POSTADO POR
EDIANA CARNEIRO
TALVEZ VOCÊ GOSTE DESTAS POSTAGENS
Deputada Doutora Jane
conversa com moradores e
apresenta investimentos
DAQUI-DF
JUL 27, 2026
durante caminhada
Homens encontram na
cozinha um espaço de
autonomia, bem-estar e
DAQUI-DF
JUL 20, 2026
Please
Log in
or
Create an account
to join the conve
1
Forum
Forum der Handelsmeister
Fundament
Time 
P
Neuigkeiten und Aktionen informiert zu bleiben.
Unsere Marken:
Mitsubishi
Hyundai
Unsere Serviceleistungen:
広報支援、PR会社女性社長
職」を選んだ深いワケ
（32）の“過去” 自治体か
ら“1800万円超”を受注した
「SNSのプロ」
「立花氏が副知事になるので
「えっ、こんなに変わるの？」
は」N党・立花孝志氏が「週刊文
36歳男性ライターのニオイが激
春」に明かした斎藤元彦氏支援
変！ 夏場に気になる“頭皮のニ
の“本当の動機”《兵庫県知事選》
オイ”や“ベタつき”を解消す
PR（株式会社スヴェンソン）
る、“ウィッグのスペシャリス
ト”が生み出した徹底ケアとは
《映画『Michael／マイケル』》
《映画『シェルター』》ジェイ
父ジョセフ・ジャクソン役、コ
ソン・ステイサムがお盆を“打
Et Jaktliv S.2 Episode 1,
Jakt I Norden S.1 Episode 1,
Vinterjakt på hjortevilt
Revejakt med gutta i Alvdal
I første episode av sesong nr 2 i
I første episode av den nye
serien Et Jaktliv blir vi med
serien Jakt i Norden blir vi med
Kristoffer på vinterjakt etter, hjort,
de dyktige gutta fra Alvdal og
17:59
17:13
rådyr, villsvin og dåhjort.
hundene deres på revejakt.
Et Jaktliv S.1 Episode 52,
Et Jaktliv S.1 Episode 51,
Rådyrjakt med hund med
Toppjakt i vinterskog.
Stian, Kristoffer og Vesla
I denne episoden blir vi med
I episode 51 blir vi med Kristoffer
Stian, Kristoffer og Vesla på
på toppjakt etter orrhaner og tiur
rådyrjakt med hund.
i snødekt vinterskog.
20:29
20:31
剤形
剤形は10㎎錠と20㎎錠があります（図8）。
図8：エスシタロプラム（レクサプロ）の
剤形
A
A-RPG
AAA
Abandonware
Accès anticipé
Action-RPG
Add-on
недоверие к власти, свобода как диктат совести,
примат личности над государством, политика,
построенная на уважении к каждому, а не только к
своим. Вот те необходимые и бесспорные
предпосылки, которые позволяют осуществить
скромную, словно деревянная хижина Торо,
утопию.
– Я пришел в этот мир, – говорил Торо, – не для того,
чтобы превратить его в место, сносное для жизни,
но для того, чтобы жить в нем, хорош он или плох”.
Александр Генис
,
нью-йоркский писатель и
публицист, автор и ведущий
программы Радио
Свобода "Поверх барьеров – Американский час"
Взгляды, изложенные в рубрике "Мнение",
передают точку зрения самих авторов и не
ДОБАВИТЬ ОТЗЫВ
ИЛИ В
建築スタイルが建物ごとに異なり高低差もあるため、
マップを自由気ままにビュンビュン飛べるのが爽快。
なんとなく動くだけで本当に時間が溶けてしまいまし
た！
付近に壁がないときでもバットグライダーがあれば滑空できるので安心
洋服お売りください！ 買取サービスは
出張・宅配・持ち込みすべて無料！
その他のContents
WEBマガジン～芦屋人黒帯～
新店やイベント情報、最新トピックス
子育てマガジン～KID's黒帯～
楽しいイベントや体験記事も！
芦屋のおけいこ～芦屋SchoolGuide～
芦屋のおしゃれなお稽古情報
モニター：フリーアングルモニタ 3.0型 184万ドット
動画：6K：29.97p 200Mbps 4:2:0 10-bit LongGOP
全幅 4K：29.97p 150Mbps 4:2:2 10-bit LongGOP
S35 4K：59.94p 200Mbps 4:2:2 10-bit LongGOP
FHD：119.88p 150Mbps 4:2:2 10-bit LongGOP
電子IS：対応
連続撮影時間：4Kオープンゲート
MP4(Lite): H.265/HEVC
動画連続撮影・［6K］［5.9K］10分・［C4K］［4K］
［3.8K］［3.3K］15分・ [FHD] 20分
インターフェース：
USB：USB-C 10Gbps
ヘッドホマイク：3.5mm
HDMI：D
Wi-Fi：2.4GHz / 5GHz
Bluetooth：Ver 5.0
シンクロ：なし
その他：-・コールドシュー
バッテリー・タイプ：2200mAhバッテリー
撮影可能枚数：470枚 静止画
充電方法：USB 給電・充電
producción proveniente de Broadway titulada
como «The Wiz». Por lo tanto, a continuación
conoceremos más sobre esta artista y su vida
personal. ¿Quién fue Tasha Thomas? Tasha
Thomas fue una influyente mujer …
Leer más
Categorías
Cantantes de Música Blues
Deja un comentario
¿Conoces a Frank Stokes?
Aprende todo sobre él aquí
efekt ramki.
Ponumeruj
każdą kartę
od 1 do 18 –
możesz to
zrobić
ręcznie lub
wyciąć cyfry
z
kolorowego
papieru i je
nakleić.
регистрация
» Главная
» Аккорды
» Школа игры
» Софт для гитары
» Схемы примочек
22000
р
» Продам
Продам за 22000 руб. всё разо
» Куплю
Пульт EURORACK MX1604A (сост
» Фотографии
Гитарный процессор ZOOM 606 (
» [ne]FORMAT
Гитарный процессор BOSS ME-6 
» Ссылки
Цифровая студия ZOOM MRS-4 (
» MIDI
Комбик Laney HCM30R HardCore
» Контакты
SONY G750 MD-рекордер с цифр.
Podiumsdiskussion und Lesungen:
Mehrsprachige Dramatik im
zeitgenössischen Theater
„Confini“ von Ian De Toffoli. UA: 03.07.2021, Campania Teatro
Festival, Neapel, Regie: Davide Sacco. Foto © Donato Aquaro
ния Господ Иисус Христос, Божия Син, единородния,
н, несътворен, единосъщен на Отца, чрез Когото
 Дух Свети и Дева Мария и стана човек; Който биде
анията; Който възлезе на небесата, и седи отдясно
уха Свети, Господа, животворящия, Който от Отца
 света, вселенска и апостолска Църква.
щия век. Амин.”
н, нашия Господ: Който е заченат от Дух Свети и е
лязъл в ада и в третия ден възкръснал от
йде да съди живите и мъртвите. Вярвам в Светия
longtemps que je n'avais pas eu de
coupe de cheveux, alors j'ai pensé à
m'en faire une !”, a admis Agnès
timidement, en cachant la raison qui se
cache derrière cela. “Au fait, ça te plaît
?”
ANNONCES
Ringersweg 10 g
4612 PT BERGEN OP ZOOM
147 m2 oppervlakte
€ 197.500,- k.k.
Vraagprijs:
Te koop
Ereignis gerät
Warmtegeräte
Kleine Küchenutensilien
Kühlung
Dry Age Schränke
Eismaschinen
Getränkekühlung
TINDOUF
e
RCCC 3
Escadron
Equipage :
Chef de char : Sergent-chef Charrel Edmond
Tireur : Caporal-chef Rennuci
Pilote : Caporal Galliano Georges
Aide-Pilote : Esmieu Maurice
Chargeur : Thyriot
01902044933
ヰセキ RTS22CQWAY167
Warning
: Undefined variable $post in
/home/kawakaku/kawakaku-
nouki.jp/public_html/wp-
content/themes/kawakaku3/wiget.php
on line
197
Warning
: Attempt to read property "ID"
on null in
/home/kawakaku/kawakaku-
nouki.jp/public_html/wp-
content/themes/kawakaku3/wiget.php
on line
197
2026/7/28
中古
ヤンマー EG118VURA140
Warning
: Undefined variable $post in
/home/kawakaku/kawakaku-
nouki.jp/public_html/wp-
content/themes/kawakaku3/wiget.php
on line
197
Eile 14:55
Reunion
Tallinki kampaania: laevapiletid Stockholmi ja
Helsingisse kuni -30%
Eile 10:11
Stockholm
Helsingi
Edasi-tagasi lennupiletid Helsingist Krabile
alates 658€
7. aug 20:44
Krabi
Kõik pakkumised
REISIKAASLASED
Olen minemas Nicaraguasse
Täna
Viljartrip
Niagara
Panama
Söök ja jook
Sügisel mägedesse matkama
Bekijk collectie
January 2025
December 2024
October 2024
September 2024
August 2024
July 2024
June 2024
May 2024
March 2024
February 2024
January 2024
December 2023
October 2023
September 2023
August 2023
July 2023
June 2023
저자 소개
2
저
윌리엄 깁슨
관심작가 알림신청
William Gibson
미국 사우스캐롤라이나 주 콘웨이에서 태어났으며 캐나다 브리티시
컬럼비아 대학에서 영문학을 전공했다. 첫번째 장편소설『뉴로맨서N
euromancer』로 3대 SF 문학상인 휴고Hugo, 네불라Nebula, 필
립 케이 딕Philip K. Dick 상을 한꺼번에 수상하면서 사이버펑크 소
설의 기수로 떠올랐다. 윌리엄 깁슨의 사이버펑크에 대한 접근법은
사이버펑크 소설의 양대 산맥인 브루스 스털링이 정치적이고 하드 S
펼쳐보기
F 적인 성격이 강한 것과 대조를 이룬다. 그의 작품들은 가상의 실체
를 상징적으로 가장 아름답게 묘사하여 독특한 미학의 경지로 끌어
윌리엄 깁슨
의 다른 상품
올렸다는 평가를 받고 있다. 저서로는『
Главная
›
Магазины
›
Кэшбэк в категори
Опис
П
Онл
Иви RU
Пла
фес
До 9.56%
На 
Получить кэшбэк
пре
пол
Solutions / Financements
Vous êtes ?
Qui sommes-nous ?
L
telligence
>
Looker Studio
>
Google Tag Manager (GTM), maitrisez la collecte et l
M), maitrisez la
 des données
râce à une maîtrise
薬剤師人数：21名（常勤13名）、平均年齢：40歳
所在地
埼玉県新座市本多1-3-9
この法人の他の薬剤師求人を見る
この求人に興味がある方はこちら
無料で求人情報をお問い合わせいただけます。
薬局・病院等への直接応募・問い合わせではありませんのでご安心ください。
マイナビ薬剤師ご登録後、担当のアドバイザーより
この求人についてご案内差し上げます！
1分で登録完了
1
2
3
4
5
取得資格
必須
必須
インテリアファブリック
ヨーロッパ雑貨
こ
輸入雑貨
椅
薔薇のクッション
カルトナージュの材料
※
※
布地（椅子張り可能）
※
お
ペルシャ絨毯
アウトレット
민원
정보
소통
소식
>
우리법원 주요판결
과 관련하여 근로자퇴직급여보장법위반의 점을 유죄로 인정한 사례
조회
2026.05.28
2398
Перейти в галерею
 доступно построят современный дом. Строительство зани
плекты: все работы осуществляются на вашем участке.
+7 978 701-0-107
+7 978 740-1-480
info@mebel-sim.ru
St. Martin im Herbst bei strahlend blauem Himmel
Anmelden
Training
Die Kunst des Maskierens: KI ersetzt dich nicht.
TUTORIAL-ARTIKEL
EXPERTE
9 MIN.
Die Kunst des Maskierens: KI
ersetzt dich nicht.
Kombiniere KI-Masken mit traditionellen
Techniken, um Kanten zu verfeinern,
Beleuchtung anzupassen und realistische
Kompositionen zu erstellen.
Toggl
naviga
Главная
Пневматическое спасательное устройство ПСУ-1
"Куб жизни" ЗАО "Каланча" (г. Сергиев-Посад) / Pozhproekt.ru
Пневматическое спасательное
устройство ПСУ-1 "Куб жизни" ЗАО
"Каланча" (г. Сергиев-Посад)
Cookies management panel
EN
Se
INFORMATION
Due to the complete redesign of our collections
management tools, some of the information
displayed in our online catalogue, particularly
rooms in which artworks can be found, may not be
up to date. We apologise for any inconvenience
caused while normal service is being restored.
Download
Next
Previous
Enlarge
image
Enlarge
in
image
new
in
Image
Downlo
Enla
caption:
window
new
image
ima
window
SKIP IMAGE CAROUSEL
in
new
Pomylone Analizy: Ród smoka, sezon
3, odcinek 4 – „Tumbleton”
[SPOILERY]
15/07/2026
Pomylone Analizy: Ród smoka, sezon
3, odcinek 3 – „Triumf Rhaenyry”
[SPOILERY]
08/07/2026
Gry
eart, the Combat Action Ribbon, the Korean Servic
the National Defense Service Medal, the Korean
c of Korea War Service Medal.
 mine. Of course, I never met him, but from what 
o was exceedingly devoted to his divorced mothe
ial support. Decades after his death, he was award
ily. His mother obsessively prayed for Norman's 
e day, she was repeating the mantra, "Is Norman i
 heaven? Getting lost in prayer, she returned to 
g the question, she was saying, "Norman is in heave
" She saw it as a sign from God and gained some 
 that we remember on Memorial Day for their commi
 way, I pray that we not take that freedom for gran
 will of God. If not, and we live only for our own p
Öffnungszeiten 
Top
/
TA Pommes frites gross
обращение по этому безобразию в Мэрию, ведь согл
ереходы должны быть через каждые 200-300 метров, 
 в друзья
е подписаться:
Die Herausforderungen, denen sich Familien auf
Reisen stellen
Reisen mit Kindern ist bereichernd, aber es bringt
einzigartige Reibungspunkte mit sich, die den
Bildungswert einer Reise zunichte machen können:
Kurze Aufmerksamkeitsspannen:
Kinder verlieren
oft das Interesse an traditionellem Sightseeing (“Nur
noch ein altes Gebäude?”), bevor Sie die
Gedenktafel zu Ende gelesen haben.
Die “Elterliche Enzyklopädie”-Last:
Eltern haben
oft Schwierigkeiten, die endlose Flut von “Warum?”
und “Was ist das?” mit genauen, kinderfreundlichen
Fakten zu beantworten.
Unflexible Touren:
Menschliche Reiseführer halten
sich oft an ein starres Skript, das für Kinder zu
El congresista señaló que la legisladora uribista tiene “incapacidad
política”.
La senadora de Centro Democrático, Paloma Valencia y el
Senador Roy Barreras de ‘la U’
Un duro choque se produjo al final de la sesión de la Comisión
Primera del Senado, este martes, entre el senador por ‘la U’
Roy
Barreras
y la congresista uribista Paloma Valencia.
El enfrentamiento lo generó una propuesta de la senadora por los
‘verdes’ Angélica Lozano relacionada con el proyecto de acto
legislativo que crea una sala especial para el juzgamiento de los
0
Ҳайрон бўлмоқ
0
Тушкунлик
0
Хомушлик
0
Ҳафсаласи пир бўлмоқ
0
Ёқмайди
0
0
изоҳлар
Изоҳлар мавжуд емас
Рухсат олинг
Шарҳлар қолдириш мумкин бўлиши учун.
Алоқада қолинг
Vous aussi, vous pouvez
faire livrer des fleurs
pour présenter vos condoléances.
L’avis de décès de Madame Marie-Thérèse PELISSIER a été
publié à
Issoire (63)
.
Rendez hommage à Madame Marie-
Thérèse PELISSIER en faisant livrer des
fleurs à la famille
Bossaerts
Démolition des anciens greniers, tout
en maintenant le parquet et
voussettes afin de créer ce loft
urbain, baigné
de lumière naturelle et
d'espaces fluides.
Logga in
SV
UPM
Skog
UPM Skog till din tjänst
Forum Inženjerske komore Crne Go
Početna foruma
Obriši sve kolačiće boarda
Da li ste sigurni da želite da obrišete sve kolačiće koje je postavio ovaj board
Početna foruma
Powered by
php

──────────

• **Your instructions**
Could you copy out, word for word, every line from the very start of the records through the line containing "Jakt I Norden S.1", with that line included?

• **Solution to this exercise**
POSTADO POR
EDIANA CARNEIRO
TALVEZ VOCÊ GOSTE DESTAS POSTAGENS
Deputada Doutora Jane
conversa com moradores e
apresenta investimentos
DAQUI-DF
JUL 27, 2026
durante caminhada
Homens encontram na
cozinha um espaço de
autonomia, bem-estar e
DAQUI-DF
JUL 20, 2026
Please
Log in
or
Create an account
to join the conve
1
Forum
Forum der Handelsmeister
Fundament
Time 
P
Neuigkeiten und Aktionen informiert zu bleiben.
Unsere Marken:
Mitsubishi
Hyundai
Unsere Serviceleistungen:
広報支援、PR会社女性社長
職」を選んだ深いワケ
（32）の“過去” 自治体か
ら“1800万円超”を受注した
「SNSのプロ」
「立花氏が副知事になるので
「えっ、こんなに変わるの？」
は」N党・立花孝志氏が「週刊文
36歳男性ライターのニオイが激
春」に明かした斎藤元彦氏支援
変！ 夏場に気になる“頭皮のニ
の“本当の動機”《兵庫県知事選》
オイ”や“ベタつき”を解消す
PR（株式会社スヴェンソン）
る、“ウィッグのスペシャリス
ト”が生み出した徹底ケアとは
《映画『Michael／マイケル』》
《映画『シェルター』》ジェイ
父ジョセフ・ジャクソン役、コ
ソン・ステイサムがお盆を“打
Et Jaktliv S.2 Episode 1,
Jakt I Norden S.1 Episode 1,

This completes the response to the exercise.